На холодном чердаке, завернувшись в халат, я превращался в поэта и сочинял стихи.

Я не сохранил их. Вряд ли они обладали какими-нибудь достоинствами. Но вот первые строки и тему одного стихотворения я запомнил:

Дальше забыл, но помню содержание. Высокая колокольня с завистью смотрит на окружающие ее низкие дома, на улочки, где играют мальчишки, переговариваются, стоя в дверях, женщины, а торговцы пронзительными голосами расхваливают свой товар.

Не думаю, чтобы я сравнивал себя с этой колокольней, надо сказать, достаточно уродливой, поскольку церковь святого Николая, на мой взгляд, самая уродливая в Льеже.

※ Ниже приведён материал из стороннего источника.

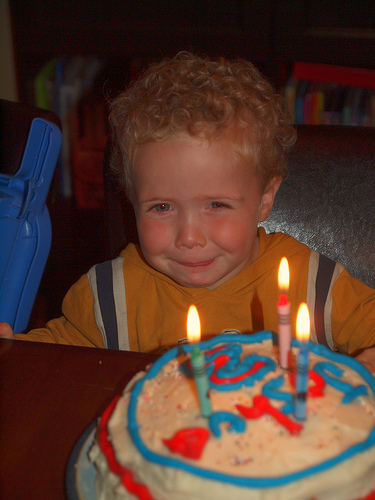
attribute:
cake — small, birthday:
[79, 313, 372, 498]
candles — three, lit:
[186, 276, 348, 372]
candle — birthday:
[271, 251, 295, 369]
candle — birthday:
[289, 300, 313, 423]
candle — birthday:
[183, 301, 215, 424]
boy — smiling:
[0, 52, 371, 350]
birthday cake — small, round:
[61, 315, 374, 499]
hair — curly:
[124, 52, 261, 166]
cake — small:
[92, 278, 367, 496]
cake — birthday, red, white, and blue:
[65, 330, 374, 499]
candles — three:
[185, 303, 219, 414]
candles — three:
[276, 254, 294, 374]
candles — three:
[295, 302, 314, 419]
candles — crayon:
[295, 343, 308, 420]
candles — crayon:
[277, 294, 290, 369]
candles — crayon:
[189, 348, 210, 418]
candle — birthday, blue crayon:
[292, 341, 309, 424]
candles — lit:
[137, 237, 340, 410]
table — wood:
[1, 348, 43, 447]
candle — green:
[180, 298, 220, 418]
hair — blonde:
[106, 49, 296, 195]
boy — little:
[56, 58, 355, 358]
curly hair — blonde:
[109, 50, 296, 197]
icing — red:
[97, 393, 154, 498]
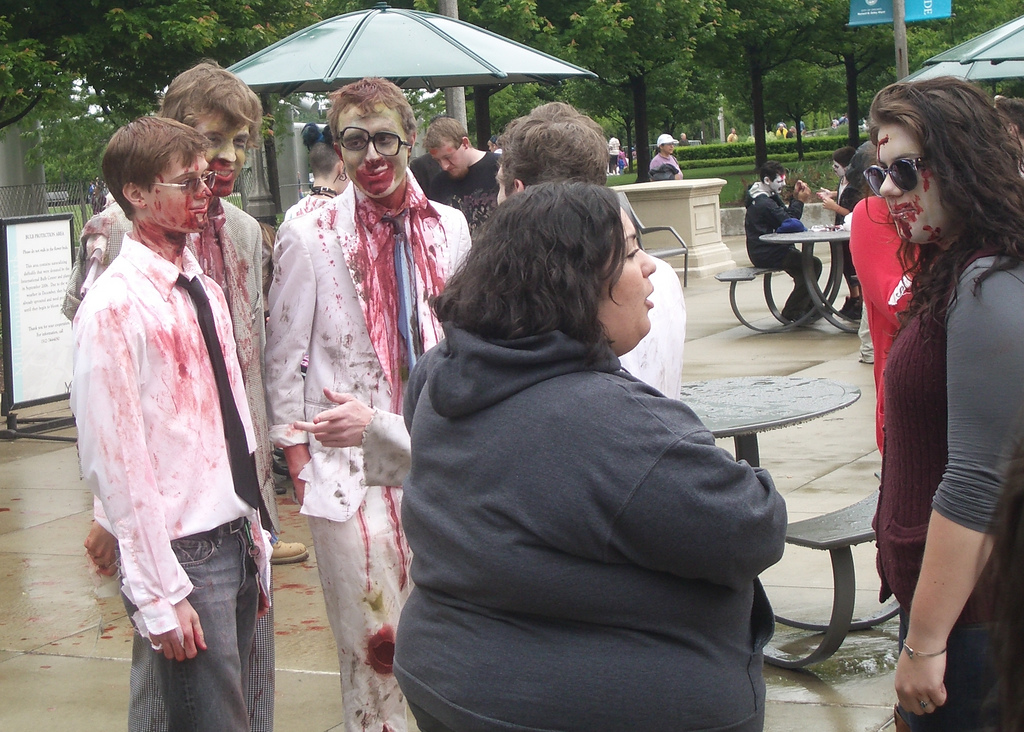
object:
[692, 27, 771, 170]
leaves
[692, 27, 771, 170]
tree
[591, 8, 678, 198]
tree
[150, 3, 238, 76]
leaves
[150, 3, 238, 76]
tree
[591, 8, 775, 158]
leaves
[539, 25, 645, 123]
leaves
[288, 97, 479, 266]
paint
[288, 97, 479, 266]
face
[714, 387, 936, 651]
table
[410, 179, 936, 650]
women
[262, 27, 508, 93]
umbrella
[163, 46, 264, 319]
boys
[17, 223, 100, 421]
sign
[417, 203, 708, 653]
lady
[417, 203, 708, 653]
hoodie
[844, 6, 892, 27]
signs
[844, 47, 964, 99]
pole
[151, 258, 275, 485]
tie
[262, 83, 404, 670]
boy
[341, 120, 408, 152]
glasses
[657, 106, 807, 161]
people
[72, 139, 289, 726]
boy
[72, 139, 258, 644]
shirt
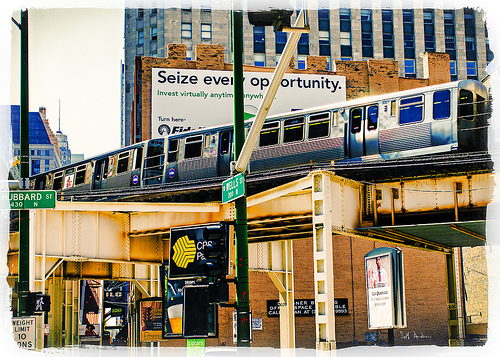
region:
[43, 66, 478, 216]
elevated train passing through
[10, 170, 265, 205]
green and white signs naming street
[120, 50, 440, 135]
large advertisement on side of building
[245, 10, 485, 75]
office tower behind elevated tracks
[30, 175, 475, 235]
angled panels supporting train tracks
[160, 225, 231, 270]
angled yellow lines forming a logo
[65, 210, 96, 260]
rows of bolts in metal supports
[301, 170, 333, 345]
beam with cross bars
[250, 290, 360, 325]
black and white rectangular sign against brick wall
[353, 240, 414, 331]
free-standing sign with advertisement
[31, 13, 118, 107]
Daylight in the town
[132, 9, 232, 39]
Windows in old buyilding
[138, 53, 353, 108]
White, green and blue billboard sign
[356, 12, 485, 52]
Windows in old building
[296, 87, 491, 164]
Shiny silver train moving on tracks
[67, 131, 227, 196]
Shiny silver and blue train moving on tracks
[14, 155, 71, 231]
Green and white street sign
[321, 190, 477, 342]
Sign advertising under train tracks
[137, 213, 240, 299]
Yellow and black sign under train tracks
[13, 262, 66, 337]
White walk signal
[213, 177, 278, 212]
Green and white street sign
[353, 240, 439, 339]
Sign by a street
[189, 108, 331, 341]
Green pole by a street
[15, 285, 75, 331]
Walk sign by a street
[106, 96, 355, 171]
Train above a street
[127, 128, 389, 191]
Silver and blue train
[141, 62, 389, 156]
Green, white and black sign on a building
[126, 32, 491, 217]
Brown brick building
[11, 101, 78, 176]
Blue roof on a building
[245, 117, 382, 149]
Windows on a train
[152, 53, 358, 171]
Tram going through the city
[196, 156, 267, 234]
Street sign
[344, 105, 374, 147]
Tram car doors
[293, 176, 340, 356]
Steel I beam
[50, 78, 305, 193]
Buildings.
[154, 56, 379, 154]
Large advertising sign on the side of a building.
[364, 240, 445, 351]
A advertising sign on the street side.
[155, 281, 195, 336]
Beer advertisement.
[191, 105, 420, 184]
Train going through the city.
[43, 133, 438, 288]
Above ground subway cars.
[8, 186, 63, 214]
Green sign on pole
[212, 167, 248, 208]
Green sign on pole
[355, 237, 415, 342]
Advertisement board on a street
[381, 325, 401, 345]
Pole supporting advertisement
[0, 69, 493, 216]
Train passing though a bridge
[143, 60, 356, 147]
Billboard is white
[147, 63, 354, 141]
Billboard has blue letters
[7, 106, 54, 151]
Roof of building is blue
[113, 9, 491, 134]
Building is tall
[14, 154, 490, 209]
Bridge with train rails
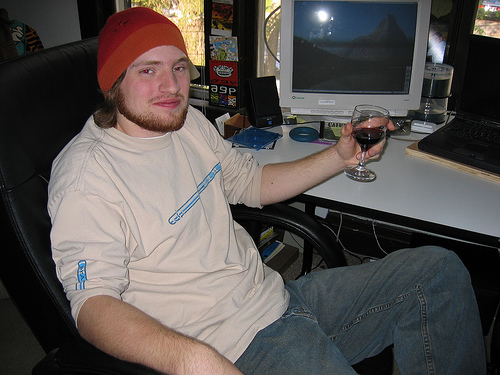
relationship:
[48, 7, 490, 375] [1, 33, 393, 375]
man sitting in chair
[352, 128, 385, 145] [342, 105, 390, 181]
wine in wine glass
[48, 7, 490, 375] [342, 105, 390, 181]
man holding wine glass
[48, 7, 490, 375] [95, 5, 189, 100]
man wearing hat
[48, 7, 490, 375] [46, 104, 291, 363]
man wearing shirt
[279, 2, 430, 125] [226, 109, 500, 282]
computer monitor on table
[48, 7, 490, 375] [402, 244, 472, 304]
man has knee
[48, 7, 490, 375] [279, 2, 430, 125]
man sitting next to computer monitor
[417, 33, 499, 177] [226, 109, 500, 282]
laptop computer on table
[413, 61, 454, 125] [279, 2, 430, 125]
stack of cds behind computer monitor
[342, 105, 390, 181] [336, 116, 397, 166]
wine glass in hand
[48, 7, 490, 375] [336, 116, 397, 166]
man has hand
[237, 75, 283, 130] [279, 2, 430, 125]
speaker next to computer monitor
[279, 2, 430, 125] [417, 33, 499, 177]
computer monitor next to laptop computer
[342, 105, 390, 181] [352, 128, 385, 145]
wine glass has wine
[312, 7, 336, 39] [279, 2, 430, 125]
reflection in computer monitor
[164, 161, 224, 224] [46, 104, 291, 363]
design on shirt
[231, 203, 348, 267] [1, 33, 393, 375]
arm rest on chair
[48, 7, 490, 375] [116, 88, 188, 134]
man has facial hair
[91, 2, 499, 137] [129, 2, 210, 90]
wall has window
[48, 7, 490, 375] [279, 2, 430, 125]
man sitting in front of computer monitor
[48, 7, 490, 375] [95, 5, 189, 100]
man has hat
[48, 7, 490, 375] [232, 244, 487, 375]
man wearing jeans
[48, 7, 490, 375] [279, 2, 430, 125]
man sitting by computer monitor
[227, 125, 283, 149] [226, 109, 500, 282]
cd case on table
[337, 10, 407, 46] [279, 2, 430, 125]
mountain reflection on computer monitor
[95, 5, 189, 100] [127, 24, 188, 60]
hat covers forehead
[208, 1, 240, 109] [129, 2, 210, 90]
stickers by window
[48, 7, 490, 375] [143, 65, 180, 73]
man has photo red eye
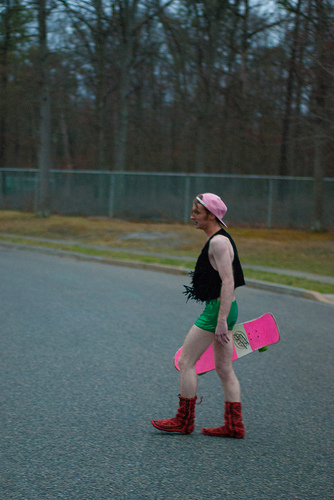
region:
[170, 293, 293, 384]
man carrying a bright pink skateboard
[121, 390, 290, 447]
man wearing red shoes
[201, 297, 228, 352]
man wearing bright green shorts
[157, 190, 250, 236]
man wearing a ball cap backwards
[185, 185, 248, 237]
ball cap is pink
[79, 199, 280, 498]
man is walking in the road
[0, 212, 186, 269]
sidewalk on side of road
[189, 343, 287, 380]
green wheels on the skateboard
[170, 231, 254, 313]
man wearing a black vest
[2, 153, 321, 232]
chain fence along the side of the trees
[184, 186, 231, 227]
a man wearing a pink cap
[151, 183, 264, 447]
man carrying a skateboard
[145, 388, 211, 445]
a red boot on a foot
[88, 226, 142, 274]
sidewalk on the edge of a street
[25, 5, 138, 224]
trees behind a fence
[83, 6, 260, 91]
lots of tree branches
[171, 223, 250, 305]
black vest with tassels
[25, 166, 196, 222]
fence at the edge of the woods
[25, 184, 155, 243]
fence at the edge of the grass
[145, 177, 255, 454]
man holding a skateboard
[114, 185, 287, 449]
man carrying a skateboard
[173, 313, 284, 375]
skateboard is bright pink and white, with a black design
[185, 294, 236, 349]
man is wearing high cut green shorts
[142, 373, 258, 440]
man is wearing red boots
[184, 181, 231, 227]
man is wearing a pink baseball cap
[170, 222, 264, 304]
man is wearing a black sleeveless top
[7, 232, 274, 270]
sidewalk beside the street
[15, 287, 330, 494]
man is standing in the street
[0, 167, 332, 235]
chain-link fence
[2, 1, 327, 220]
tall trees behind fence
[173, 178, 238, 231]
Man's head with pink hat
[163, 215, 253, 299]
Ripped black vest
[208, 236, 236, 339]
Extremely pale arm and hand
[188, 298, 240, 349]
Very short green shorts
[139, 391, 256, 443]
Red shoes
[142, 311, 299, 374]
Pink skateboard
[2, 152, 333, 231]
Fence in the backgrounf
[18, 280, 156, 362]
Part of the asphalt path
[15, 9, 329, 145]
Some blurry trees in the background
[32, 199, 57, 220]
Tree stump of blurry tree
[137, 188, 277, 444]
The man is girly.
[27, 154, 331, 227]
There is a fence in the background.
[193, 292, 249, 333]
The man is wearing tight shorts.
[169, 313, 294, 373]
The skateboard has a white line on it.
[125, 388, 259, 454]
Boots have no heels.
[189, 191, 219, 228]
Man has sideburns.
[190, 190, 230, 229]
Man is wearing pink ball cap.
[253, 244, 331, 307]
There is a sidewalk.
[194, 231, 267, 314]
The person wears a sleeveless jacket.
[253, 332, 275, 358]
Wheels of the skateboard are green.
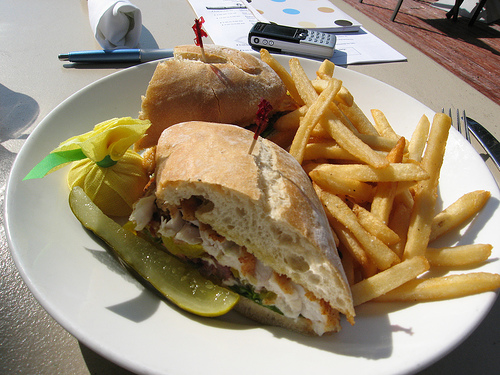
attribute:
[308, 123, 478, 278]
fries — golden, french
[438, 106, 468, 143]
fork — silver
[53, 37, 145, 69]
pen — silver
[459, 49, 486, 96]
floor — wooden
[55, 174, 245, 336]
pickle — cut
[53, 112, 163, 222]
sack — yellow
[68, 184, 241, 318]
green pickle — long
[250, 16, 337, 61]
cell phone — black and grey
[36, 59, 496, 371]
plate — white, full, round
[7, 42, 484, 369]
plate — full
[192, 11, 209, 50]
plastic top — red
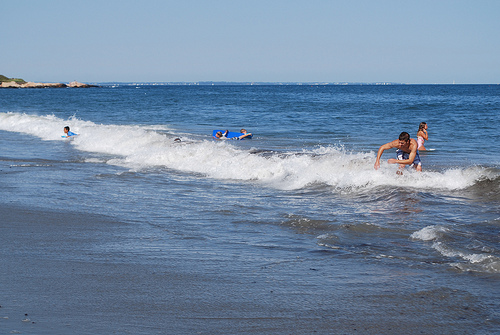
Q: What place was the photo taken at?
A: It was taken at the beach.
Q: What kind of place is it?
A: It is a beach.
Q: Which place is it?
A: It is a beach.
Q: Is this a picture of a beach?
A: Yes, it is showing a beach.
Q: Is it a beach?
A: Yes, it is a beach.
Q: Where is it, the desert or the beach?
A: It is the beach.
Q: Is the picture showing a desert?
A: No, the picture is showing a beach.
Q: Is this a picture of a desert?
A: No, the picture is showing a beach.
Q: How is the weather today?
A: It is clear.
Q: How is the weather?
A: It is clear.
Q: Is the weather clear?
A: Yes, it is clear.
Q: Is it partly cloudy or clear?
A: It is clear.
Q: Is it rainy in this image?
A: No, it is clear.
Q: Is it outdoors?
A: Yes, it is outdoors.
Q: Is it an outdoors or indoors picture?
A: It is outdoors.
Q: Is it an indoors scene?
A: No, it is outdoors.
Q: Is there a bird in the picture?
A: No, there are no birds.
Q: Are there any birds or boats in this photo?
A: No, there are no birds or boats.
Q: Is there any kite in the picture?
A: No, there are no kites.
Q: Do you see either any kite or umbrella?
A: No, there are no kites or umbrellas.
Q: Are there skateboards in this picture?
A: No, there are no skateboards.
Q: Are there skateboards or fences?
A: No, there are no skateboards or fences.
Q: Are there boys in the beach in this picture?
A: Yes, there is a boy in the beach.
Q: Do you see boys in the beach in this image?
A: Yes, there is a boy in the beach.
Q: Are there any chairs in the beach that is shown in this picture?
A: No, there is a boy in the beach.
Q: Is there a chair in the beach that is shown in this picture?
A: No, there is a boy in the beach.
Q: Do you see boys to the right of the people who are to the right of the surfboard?
A: Yes, there is a boy to the right of the people.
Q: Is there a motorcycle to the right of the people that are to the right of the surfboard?
A: No, there is a boy to the right of the people.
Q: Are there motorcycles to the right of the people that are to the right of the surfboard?
A: No, there is a boy to the right of the people.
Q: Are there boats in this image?
A: No, there are no boats.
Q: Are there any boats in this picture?
A: No, there are no boats.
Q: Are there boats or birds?
A: No, there are no boats or birds.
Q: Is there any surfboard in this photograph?
A: Yes, there is a surfboard.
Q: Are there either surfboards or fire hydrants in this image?
A: Yes, there is a surfboard.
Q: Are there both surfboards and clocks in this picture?
A: No, there is a surfboard but no clocks.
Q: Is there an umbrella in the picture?
A: No, there are no umbrellas.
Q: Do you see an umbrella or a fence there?
A: No, there are no umbrellas or fences.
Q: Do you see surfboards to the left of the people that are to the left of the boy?
A: Yes, there is a surfboard to the left of the people.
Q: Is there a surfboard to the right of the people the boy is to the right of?
A: No, the surfboard is to the left of the people.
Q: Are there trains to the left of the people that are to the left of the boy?
A: No, there is a surfboard to the left of the people.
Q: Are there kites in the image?
A: No, there are no kites.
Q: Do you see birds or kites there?
A: No, there are no kites or birds.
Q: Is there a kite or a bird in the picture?
A: No, there are no kites or birds.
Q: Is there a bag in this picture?
A: No, there are no bags.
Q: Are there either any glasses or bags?
A: No, there are no bags or glasses.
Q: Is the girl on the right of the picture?
A: Yes, the girl is on the right of the image.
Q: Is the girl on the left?
A: No, the girl is on the right of the image.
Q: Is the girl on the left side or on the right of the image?
A: The girl is on the right of the image.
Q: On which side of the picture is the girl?
A: The girl is on the right of the image.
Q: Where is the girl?
A: The girl is in the beach.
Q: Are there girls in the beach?
A: Yes, there is a girl in the beach.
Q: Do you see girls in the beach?
A: Yes, there is a girl in the beach.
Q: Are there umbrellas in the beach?
A: No, there is a girl in the beach.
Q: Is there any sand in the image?
A: Yes, there is sand.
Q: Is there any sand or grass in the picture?
A: Yes, there is sand.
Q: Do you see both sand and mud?
A: No, there is sand but no mud.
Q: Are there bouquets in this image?
A: No, there are no bouquets.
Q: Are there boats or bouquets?
A: No, there are no bouquets or boats.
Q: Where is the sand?
A: The sand is on the shore.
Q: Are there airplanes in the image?
A: No, there are no airplanes.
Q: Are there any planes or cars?
A: No, there are no planes or cars.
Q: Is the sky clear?
A: Yes, the sky is clear.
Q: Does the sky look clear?
A: Yes, the sky is clear.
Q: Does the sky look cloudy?
A: No, the sky is clear.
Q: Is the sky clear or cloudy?
A: The sky is clear.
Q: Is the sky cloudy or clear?
A: The sky is clear.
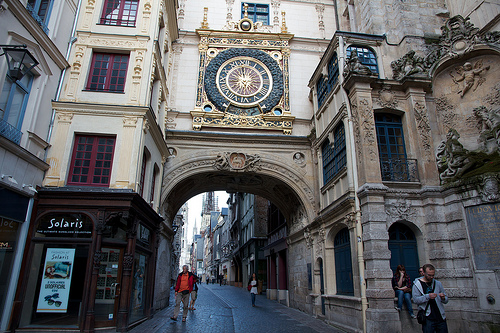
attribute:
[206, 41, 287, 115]
clock — part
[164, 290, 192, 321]
pants — khaki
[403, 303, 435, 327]
bag — black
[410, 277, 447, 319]
hoodie — gray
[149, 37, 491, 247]
building — elaborate 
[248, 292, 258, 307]
jeans — blue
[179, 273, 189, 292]
shirt — orange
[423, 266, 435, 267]
hair — short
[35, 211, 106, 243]
lettering — white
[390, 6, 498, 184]
design — elaborate 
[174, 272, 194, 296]
shirt — orange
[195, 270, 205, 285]
arm — part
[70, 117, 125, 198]
windows — red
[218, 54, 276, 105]
clock — black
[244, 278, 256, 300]
shirt — white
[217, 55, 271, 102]
numerals — gold, roman 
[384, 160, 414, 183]
gate — iron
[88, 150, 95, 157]
framing — red 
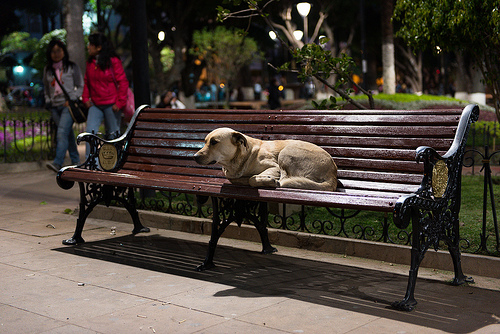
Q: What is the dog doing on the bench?
A: Sitting.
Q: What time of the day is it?
A: Night.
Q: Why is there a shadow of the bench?
A: The light is shining in that area.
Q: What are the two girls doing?
A: Walking and talking.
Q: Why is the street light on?
A: It is nighttime.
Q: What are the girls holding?
A: Bags.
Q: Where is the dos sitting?
A: Bench.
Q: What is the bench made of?
A: Wood.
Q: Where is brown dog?
A: On bench.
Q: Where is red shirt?
A: On girl on right.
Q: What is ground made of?
A: Cement.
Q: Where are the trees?
A: Behind bench in the distance.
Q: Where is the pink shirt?
A: Girl on the left.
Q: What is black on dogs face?
A: Nose.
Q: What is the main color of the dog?
A: Brown.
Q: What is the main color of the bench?
A: Brown.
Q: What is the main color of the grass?
A: Green.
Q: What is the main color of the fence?
A: Black.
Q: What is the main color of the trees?
A: Green.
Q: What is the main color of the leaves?
A: Green.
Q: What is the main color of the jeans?
A: Blue.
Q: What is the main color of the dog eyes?
A: Black.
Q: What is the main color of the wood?
A: Brown.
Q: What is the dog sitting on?
A: Bench.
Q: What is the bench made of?
A: Wood and metal.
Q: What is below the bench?
A: Shadows.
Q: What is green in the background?
A: Trees.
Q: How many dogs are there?
A: One.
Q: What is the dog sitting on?
A: A bench.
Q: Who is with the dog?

Меня, скорей, привлекали окрестные улочки, человеческое тепло, способность людей не чувствовать себя одинокими, сродниться со своей улицей, своим кварталом, пределы которого они редко покидали. Может быть, поэтому меня всегда раздирали противоположные влечения?

Вполне возможно.

На Вогезской площади меня навещали друзья, в том числе художники и знаменитые деятели кино. Вскоре, однако, я оснастил в Сартрувиле пятиметровую яхту, которую можно было накрывать брезентом и даже запирать на ночь. Посреди палубы возвышались моя пишущая машинка и специально заказанный ящик, заменявший мне стул. На корме был установлен вспомогательный мотор в две лошадиные силы. Яхту назвали «Жинетта». За ней на буксире шла шлюпка, куда мы погрузили матрацы, одеяла, кухонную утварь и маленькую палатку для Буль. Нас было четверо — Тижи, я, Буль и пес Олаф, который становился все огромней и грузней. В таком составе мы совершили путешествие по рекам и каналам Франции. Во время его я сделал одно из наиболее удивительных открытий. Оказалось, что города и селения чаще всего сохраняют свой подлинный оригинальный облик, когда смотришь на них с воды. Железная дорога и шоссе показывают их нам в обычном стандартном виде: бензоколонки, магазины спортивных товаров, универмаги, филиалы банков. А я предпочитаю набережные, особенно не слишком крупных рек, где женщины, стоя на коленях, полощут в воде белье. По вечерам мы выбирали для ночевки уединенное место, предпочтительно лесную опушку. Ставили палатку для Буль и Олафа и сооружали брезентовую каюту на «Жинетте» для нас с Тижи. Часа в 4–5 утра Буль будила меня, подавая огромную чашку кофе. Наступал мой черед перебираться в палатку на берегу. Машинка устанавливалась на складном столике, и за 2–3 часа я печатал две главы романа. Вспоминаю, что однажды мне довелось напечатать несколько глав на одной из набережных Лиона. Зеваки останавливались и удивленно глазели на меня.